Het aantal mensen dat toestemming geeft voor transplantatie, neemt lichtjes toe. Dat blijkt uit het zopas gepubliceerde jaarverslag Orgadon van het Federaal Agentschap voor Geneesmiddelen en gezondheidsproducten.
Sinds 2020 levert het jaarverslag Orgadon kwantitatieve gegevens over donatie van menselijk lichaamsmateriaal. In 2020 telde Orgadon 8040 donoren, voor het overgrote deel levende donoren (6919). In 2021 steeg dat tot 9861 (8698 levende donoren) en in 2022 tot 10.950 (9587 levende donoren). Het aandeel van de levende donoren in deze periode bedraagt daarmee 87%. Hoewel het aantal overleden donoren een eerder beperkt aandeel inneemt in het totaal, is er toch ook een stijging vast te stellen van het percentage van het aantal overleden donoren in verhouding tot het totale aantal overleden personen in België. In 2020 was dat 0,88%, in 2021 1,03% en vorig jaar 1,17%.

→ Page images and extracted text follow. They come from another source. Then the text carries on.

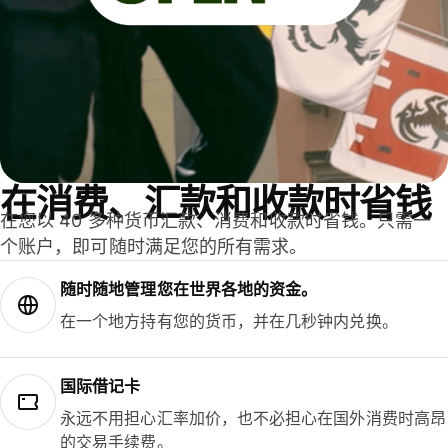
在消费、汇款和收款时省钱
在您以 40 多种货币汇款、消费和收款时省钱。只需一
个账户，即可随时满足您的所有需求。
随时随地管理您在世界各地的资金。
在一个地方持有您的货币，并在几秒钟内兑换。
国际借记卡
永远不用担心汇率加价，也不必担心在国外消费时高昂
的交易手续费。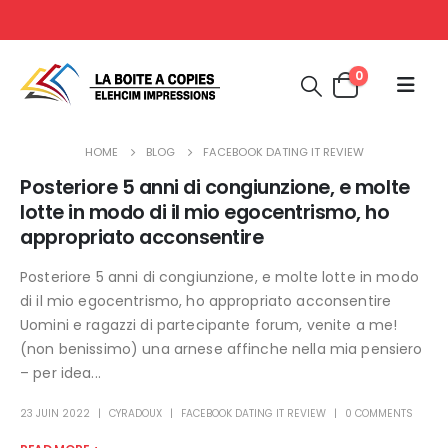
0
HOME
BLOG
FACEBOOK DATING IT REVIEW
Posteriore 5 anni di congiunzione, e molte
lotte in modo di il mio egocentrismo, ho
appropriato acconsentire
Posteriore 5 anni di congiunzione, e molte lotte in modo
di il mio egocentrismo, ho appropriato acconsentire
Uomini e ragazzi di partecipante forum, venite a me!
(non benissimo) una arnese affinche nella mia pensiero
– per idea...
23 JUIN 2022
CYRADOUX
FACEBOOK DATING IT REVIEW
0 COMMENTS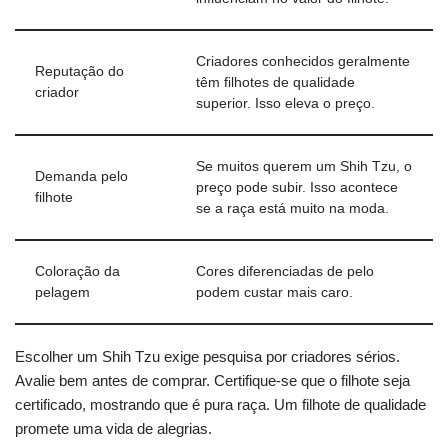
Criadores conhecidos geralmente
Reputação do
têm filhotes de qualidade
criador
superior. Isso eleva o preço.
Se muitos querem um Shih Tzu, o
Demanda pelo
preço pode subir. Isso acontece
filhote
se a raça está muito na moda.
Coloração da
Cores diferenciadas de pelo
pelagem
podem custar mais caro.
Escolher um Shih Tzu exige pesquisa por criadores sérios.
Avalie bem antes de comprar. Certifique-se que o filhote seja
certificado, mostrando que é pura raça. Um filhote de qualidade
promete uma vida de alegrias.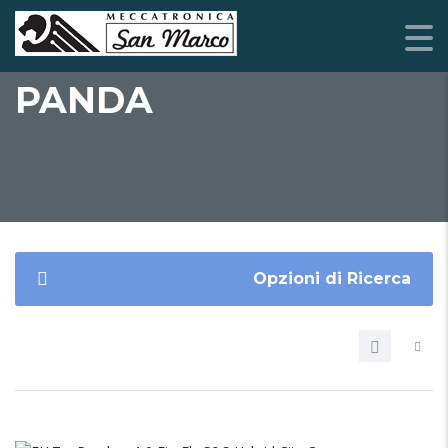
PANDA
Opzioni di Ricerca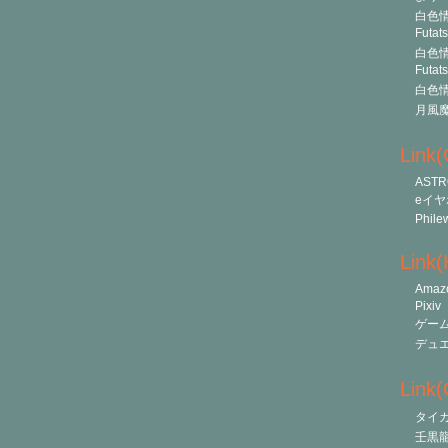
白色情
Futat
白色情
Futat
白色情
月風
Link
ASTR
eイヤ
Phile
Link
Amaz
Pixiv
ゲー
デュ
Link(O
タイ
壬黒龍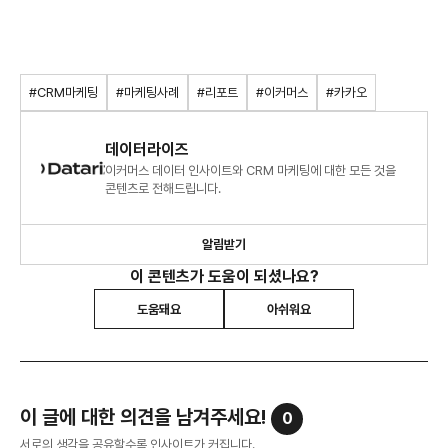
#CRM마케팅
#마케팅사례
#리포트
#이커머스
#카카오
데이터라이즈
이커머스 데이터 인사이트와 CRM 마케팅에 대한 모든 것을
콘텐츠로 전해드립니다.
알림받기
이 콘텐츠가 도움이 되셨나요?
도움돼요
아쉬워요
이 글에 대한 의견을 남겨주세요!
0
서로의 생각을 공유할수록 인사이트가 커집니다.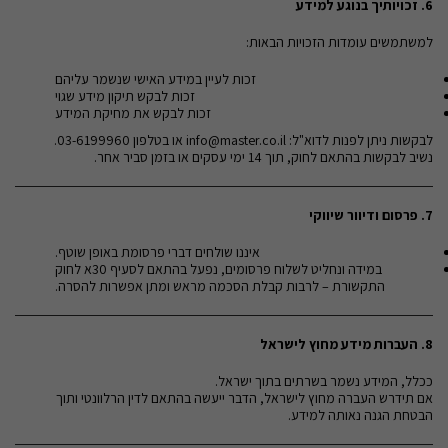
6.
זכויותיך בנוגע למידע
למשתמשים עומדות הזכויות הבאות:
זכות לעיין במידע האישי שנשמר עליהם
זכות לבקש תיקון מידע שגוי
זכות לבקש את מחיקת המידע
לבקשות ניתן לפנות לדוא"ל: info@master.co.il או בטלפון 03-6199960.
נשיב לבקשות בהתאם לחוק, תוך 14 ימי עסקים או בזמן סביר אחר.
7.
פרסום ודיוור שיווקי
איננו שולחים דברי פרסומת באופן שוטף.
במידה ונחליט לשלוח פרסומים, נפעל בהתאם לסעיף 30א לחוק
התקשורת – לרבות קבלת הסכמה מראש ומתן אפשרות להסרה.
8.
העברות מידע מחוץ לישראל
ככלל, המידע נשמר בשרתים בתוך ישראל.
אם תידרש העברה מחוץ לישראל, הדבר ייעשה בהתאם לדין הרלוונטי ותוך
הבטחת הגנה נאותה למידע.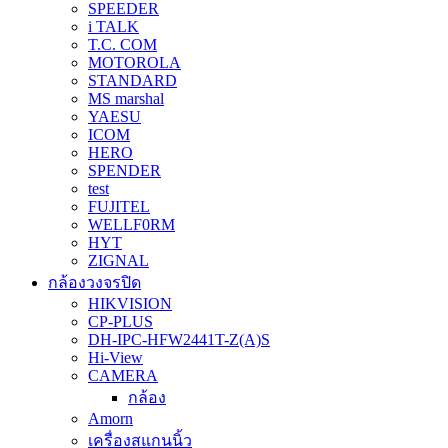
SPEEDER
i TALK
T.C. COM
MOTOROLA
STANDARD
MS marshal
YAESU
ICOM
HERO
SPENDER
test
FUJITEL
WELLF0RM
HYT
ZIGNAL
กล้องวงจรปิด
HIKVISION
CP-PLUS
DH-IPC-HFW2441T-Z(A)S
Hi-View
CAMERA
กล้อง
Amorn
เครื่องสแกนนิ้ว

De toename van het aantal overleden donoren is voor een deel te verklaren door toegenomen aantal wilsverklaringen waarin toestemming wordt gegeven voor donatie (21.713 in 2020 tegenover 24.059 in 2022). Tegelijk neemt het aantal wilsverklaringen waarin men zich verzet tegen donatie af (15.205 in 2020 tegenover 9585 in 2022). Hier hoort wel een kleine nuance bij: in 2021 (8309) steeg het in vergelijking met 2020.
Menselijk lichaamsmateriaal werd het voorbije jaar ook iets makkelijker afgestaan voor de productie van innovatieve geneesmiddelen die gebruikt worden in de strijd tegen de ziekte van Alzheimer of bepaalde vormen van kanker. Waren er in 2020 nog meer wilsverklaringen waarin verzet werd aangetekend dan toestemming (18.698 tegenover 13.737), dan is dat in 2022 nipt omgekeerd: 14.379 wilsverklaringen met verzet tegenover 14.701 wilsverklaringen met toestemming. Bij donatie voor wetenschappelijk onderzoek (wegnemen van een tumor, een lymfeklier of een kwab van een zieke lever) overheerst voorlopig nog meer scepsis: 15.142 wilsverklaringen waarin verzet wordt aangetekend tegenover 14.282 die toestemming geven.